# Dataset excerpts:
----------
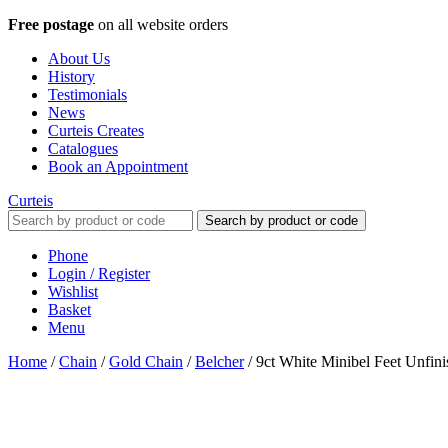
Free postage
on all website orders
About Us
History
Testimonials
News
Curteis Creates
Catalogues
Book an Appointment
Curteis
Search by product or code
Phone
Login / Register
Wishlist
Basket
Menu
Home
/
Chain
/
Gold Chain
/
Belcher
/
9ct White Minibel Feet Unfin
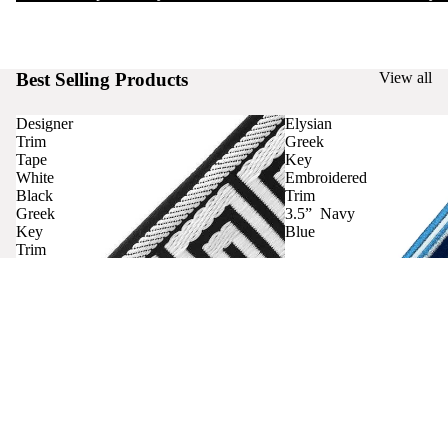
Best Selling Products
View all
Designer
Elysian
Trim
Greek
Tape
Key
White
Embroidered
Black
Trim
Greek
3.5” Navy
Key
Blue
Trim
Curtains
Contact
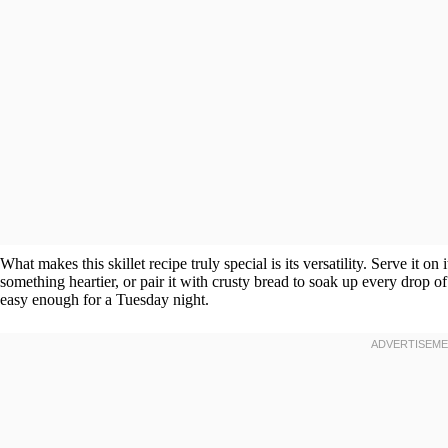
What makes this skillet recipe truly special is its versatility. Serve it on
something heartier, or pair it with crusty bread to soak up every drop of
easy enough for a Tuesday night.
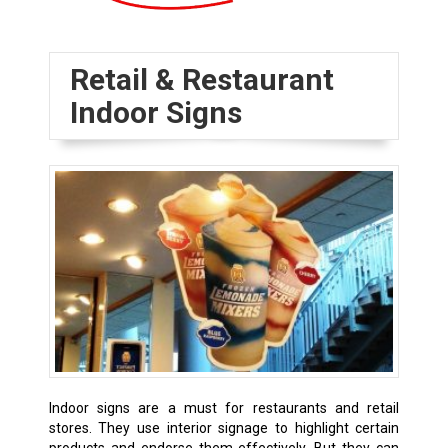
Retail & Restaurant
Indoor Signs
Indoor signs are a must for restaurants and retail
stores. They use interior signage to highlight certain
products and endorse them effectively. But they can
----------
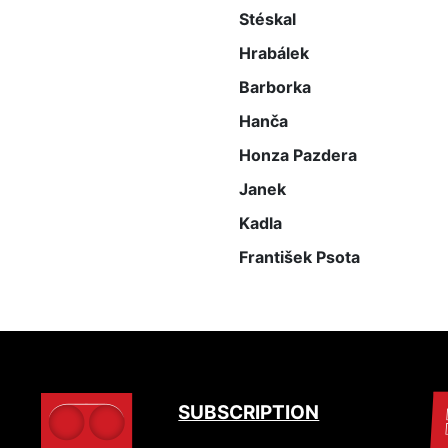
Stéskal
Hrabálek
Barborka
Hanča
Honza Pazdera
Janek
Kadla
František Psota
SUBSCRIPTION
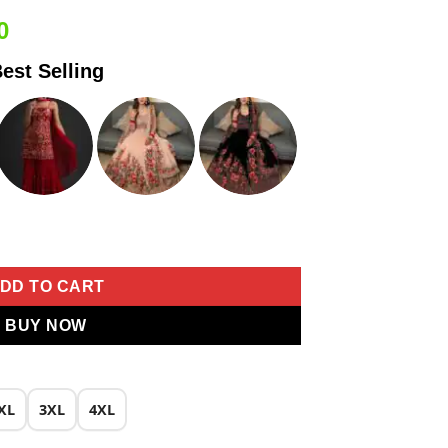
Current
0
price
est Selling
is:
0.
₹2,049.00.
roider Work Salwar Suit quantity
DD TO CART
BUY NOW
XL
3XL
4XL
----------
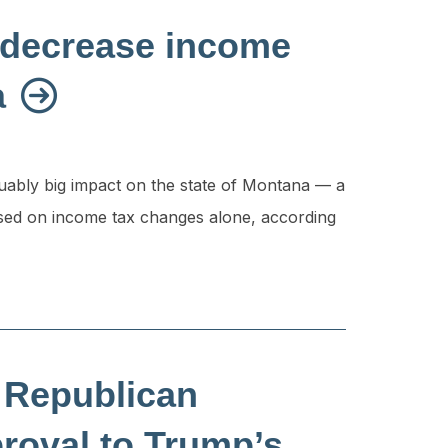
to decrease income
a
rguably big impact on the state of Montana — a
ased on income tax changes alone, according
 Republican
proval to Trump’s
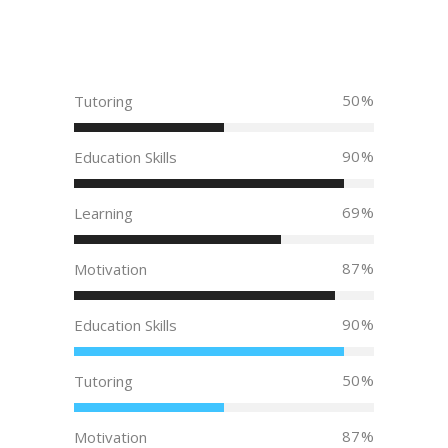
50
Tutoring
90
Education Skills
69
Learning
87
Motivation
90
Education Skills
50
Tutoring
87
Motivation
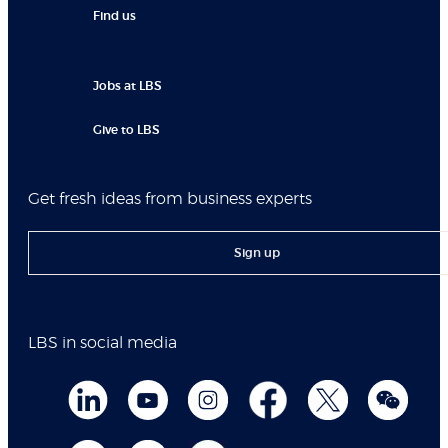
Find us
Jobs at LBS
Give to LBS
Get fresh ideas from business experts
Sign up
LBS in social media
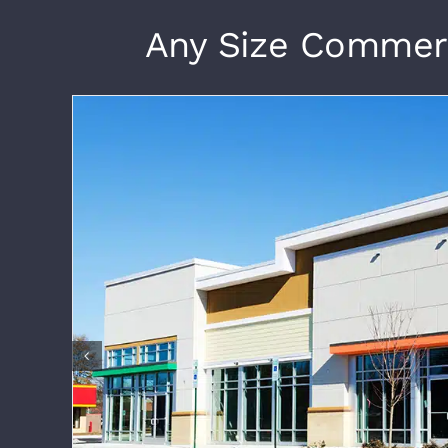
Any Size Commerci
----------
# What to produce:
Among the entries above, find the line with "Free postage" and repeat exactly from there through the line with "something heartier, or", leaving out the pictures.

# Solved exercise:
Free postage
on all website orders
About Us
History
Testimonials
News
Curteis Creates
Catalogues
Book an Appointment
Curteis
Search by product or code
Phone
Login / Register
Wishlist
Basket
Menu
Home
/
Chain
/
Gold Chain
/
Belcher
/
9ct White Minibel Feet Unfin
Best Selling Products
View all
Designer
Elysian
Trim
Greek
Tape
Key
White
Embroidered
Black
Trim
Greek
3.5” Navy
Key
Blue
Trim
Curtains
Contact
What makes this skillet recipe truly special is its versatility. Serve it on
something heartier, or pair it with crusty bread to soak up every drop of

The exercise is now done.